Student’s name: Margaret Lin Home Institution: Rutgers University NNCI Site: MANTH @ UPenn REU PI: Dr. Robert Carpick – Department of Mechanical Engineering and Applied Mechanics, UPenn REU Mentor: Dr. Brandon McClimon - Department of Mechanical Engineering and Applied Mechanics, UPenn Abstract: Mucus is a natural product of biological systems, playing many vital roles as an organ coating, germ barrier, lubricant, and even as an externally secreted adhesive. In particular, mucus consists of numerous proteins, cell debris, bacteria, as well as mucin polymers, which are thought to be primarily responsible for its physical properties. Investigating the mechanisms by which mucin polymers modulate frictional forces between surfaces may lead to a better understanding of diseases such as cystic fibrosis and irritable bowel syndrome, or advancements in medical implants, drug delivery, and joint and tissue adhesives. Synthetic mucin polymers offer many advantages over biological mucin, including homogeneity and monodispersity, allowing greater confidence in attributing the physical properties responsible for friction modulation.
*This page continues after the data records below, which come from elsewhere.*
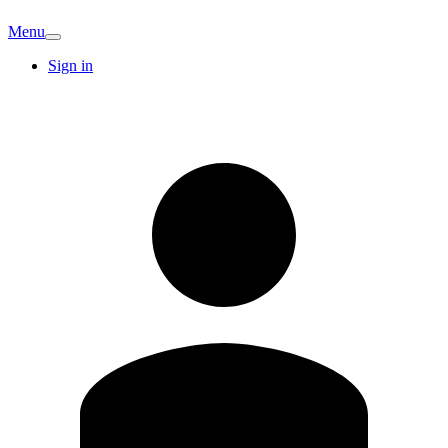
Menu
Sign in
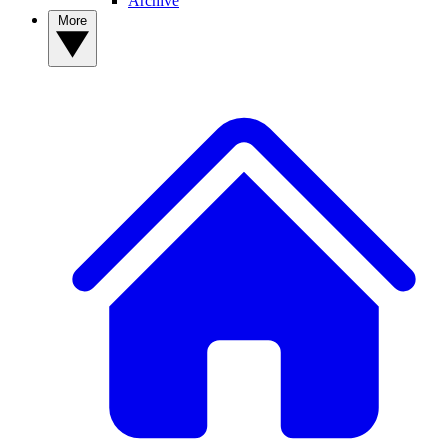
Archive
More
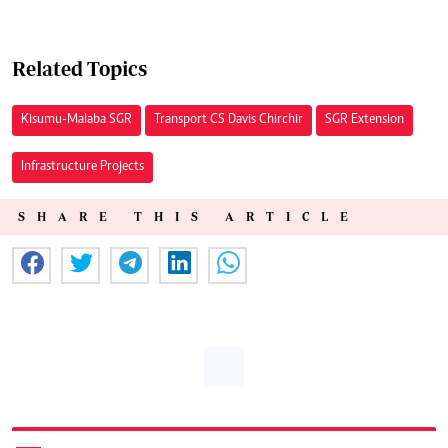
Related Topics
Kisumu-Malaba SGR
Transport CS Davis Chirchir
SGR Extension
Infrastructure Projects
SHARE THIS ARTICLE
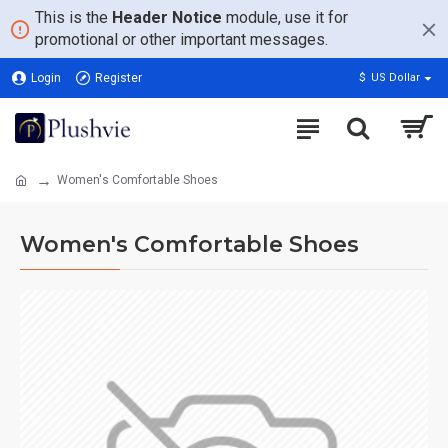
This is the
Header Notice
module, use it for
promotional or other important messages.
Login
Register
$
US Dollar
Women's Comfortable Shoes
Women's Comfortable Shoes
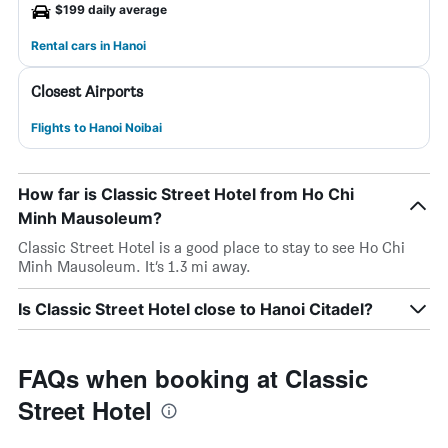
$199 daily average
Rental cars in Hanoi
Closest Airports
Flights to Hanoi Noibai
How far is Classic Street Hotel from Ho Chi
Minh Mausoleum?
Classic Street Hotel is a good place to stay to see Ho Chi
Minh Mausoleum. It’s 1.3 mi away.
Is Classic Street Hotel close to Hanoi Citadel?
FAQs when booking at Classic
Street Hotel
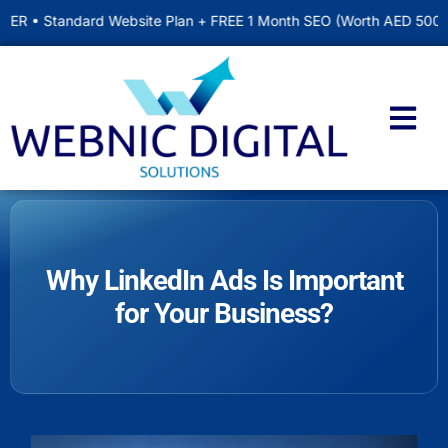
ndard Website Plan + FREE 1 Month SEO (Worth AED 500) • Include
Why LinkedIn Ads Is Important
for Your Business?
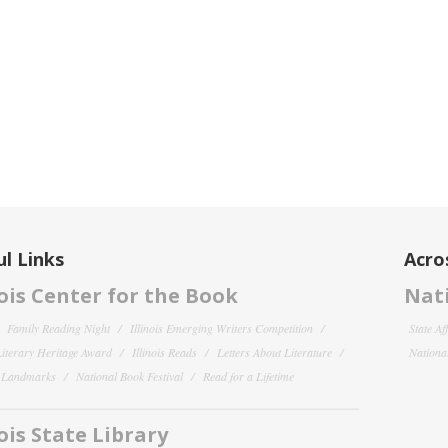
l Links
Acro
nois Center for the Book
Nati
Family Reading Night
Illinois Emerging Writers Competition
State Af
 Literary Heritage Award
Illinois Reads
Letters About Literature
National
y Landmarks
National Book Festival
Read for a Lifetime
nois State Library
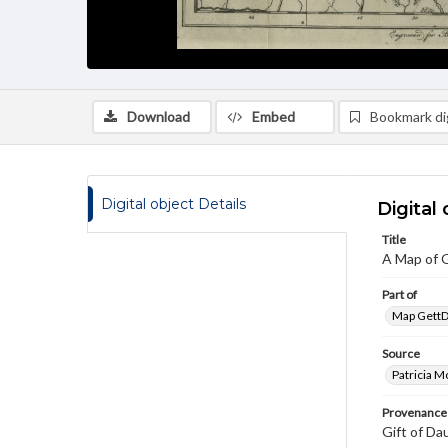
Download
Embed
Bookmark dig
Digital object Details
Digital 
Title
A Map of 
Part of
Map GettDi
Source
Patricia M
Provenance
Gift of Da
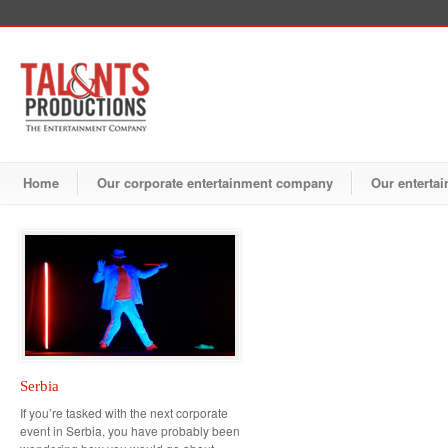
Home
Our corporate entertainment company
Our entertai
Serbia
If you’re tasked with the next corporate
event in Serbia, you have probably been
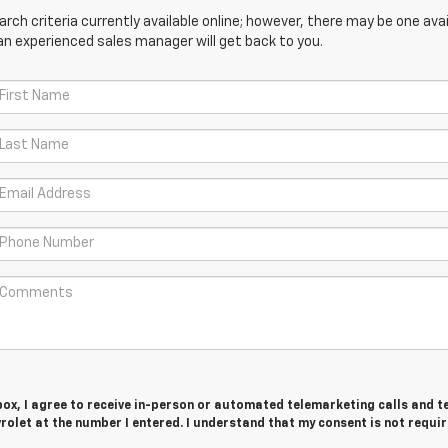
ch criteria currently available online; however, there may be one avail
an experienced sales manager will get back to you.
 box, I agree to receive in-person or automated telemarketing calls and t
olet at the number I entered. I understand that my consent is not requir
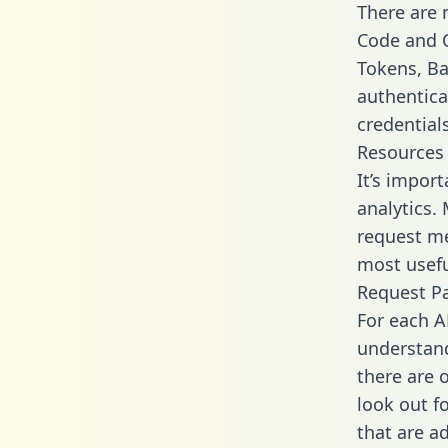
There are
Code and C
Tokens, Bas
authentica
credential
Resources
It’s impor
analytics.
request me
most usefu
Request P
For each A
understand
there are 
look out f
that are a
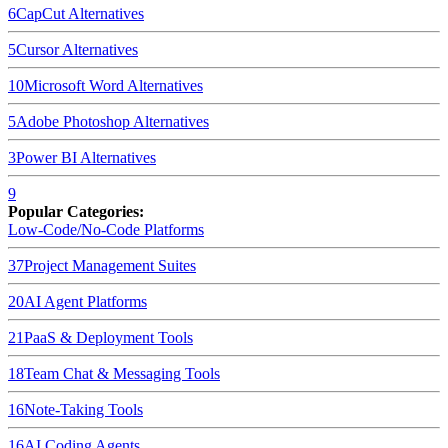
6
CapCut
Alternatives
5
Cursor
Alternatives
10
Microsoft Word
Alternatives
5
Adobe Photoshop
Alternatives
3
Power BI
Alternatives
9
Popular Categories:
Low-Code/No-Code Platforms
37
Project Management Suites
20
AI Agent Platforms
21
PaaS & Deployment Tools
18
Team Chat & Messaging Tools
16
Note-Taking Tools
16
AI Coding Agents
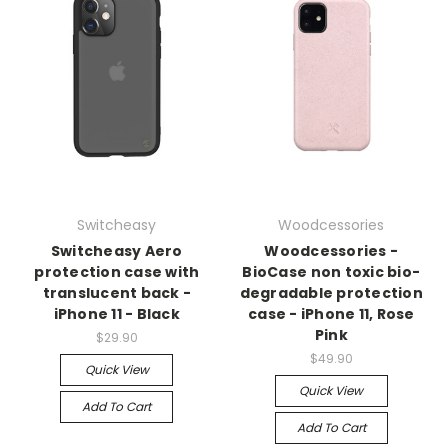
Switcheasy
Woodcessories
Switcheasy Aero
Woodcessories -
protection case with
BioCase non toxic bio-
translucent back -
degradable protection
iPhone 11 - Black
case - iPhone 11, Rose
Pink
$29.90
$49.90
Quick View
Quick View
Add To Cart
Add To Cart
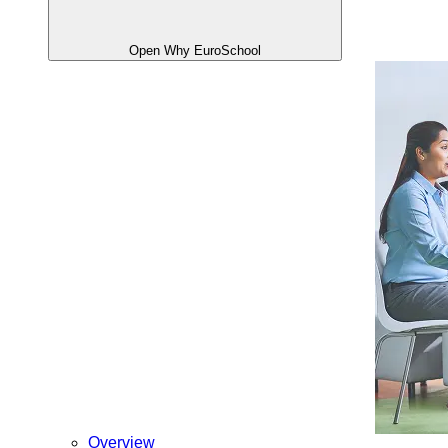
Open Why EuroSchool
Overview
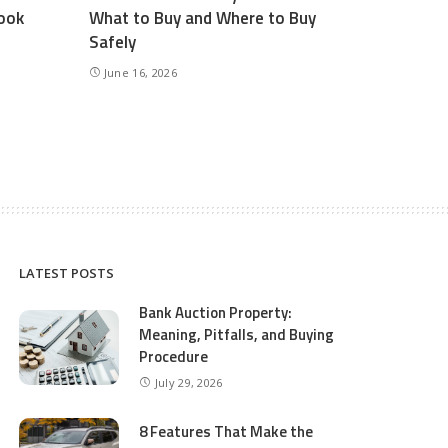
ook
What to Buy and Where to Buy
Safely
June 16, 2026
LATEST POSTS
Bank Auction Property:
Meaning, Pitfalls, and Buying
Procedure
July 29, 2026
8 Features That Make the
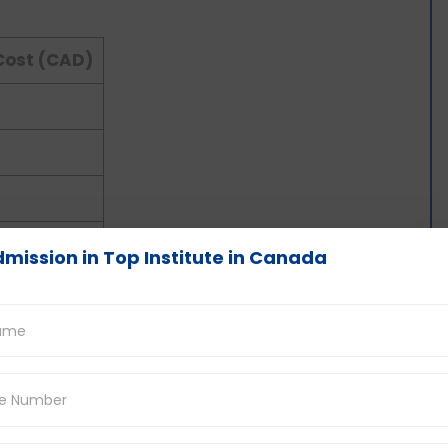
Cost (CAD)
mission in Top Institute in Canada
a for Indian Students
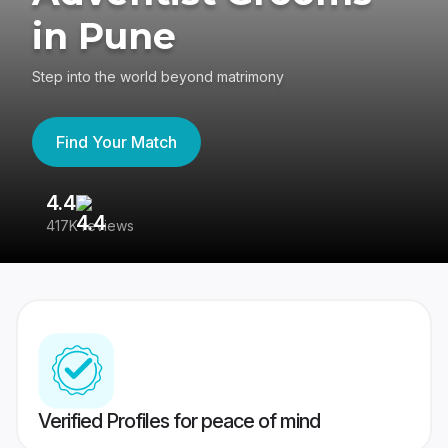
in Pune
Step into the world beyond matrimony
Find Your Match
4.4
3
417K reviews
Re
Verified Profiles for peace of mind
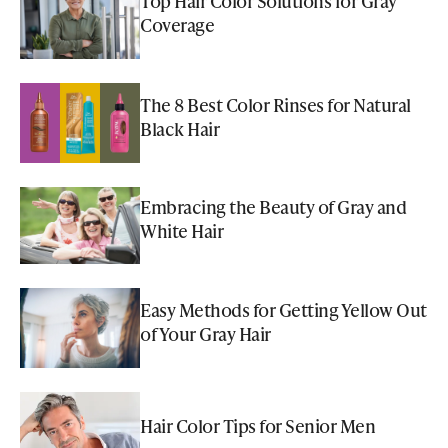
Top Hair Color Solutions for Gray
Coverage
The 8 Best Color Rinses for Natural
Black Hair
Embracing the Beauty of Gray and
White Hair
Easy Methods for Getting Yellow Out
of Your Gray Hair
Hair Color Tips for Senior Men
Using lateral force microscopy (LFM), the contact between a SiO2 colloidal probe and polydimethylsiloxane (PDMS) substrate can be approximated to a single asperity system with analytically tractable contact mechanics. As I will demonstrate, there are two primary interactions of mucin on these substrates – firstly, the adsorption as a thin layer over the surface of the probe, and secondly, the transformation of the adsorbed mucin under higher stresses into a tribofilm – both of which play a role in lubrication and adhesion. The growth of the tribofilm under applied loads can lead to dramatic decreases in friction under differing loads and speed. However, the degree of friction decrease relative to PDMS-SiO2 direct contact is observed to vary between nominally identical experiments. Context about what factors may control the formation, durability, and lubrication capacity of mucin tribofilms will be discussed.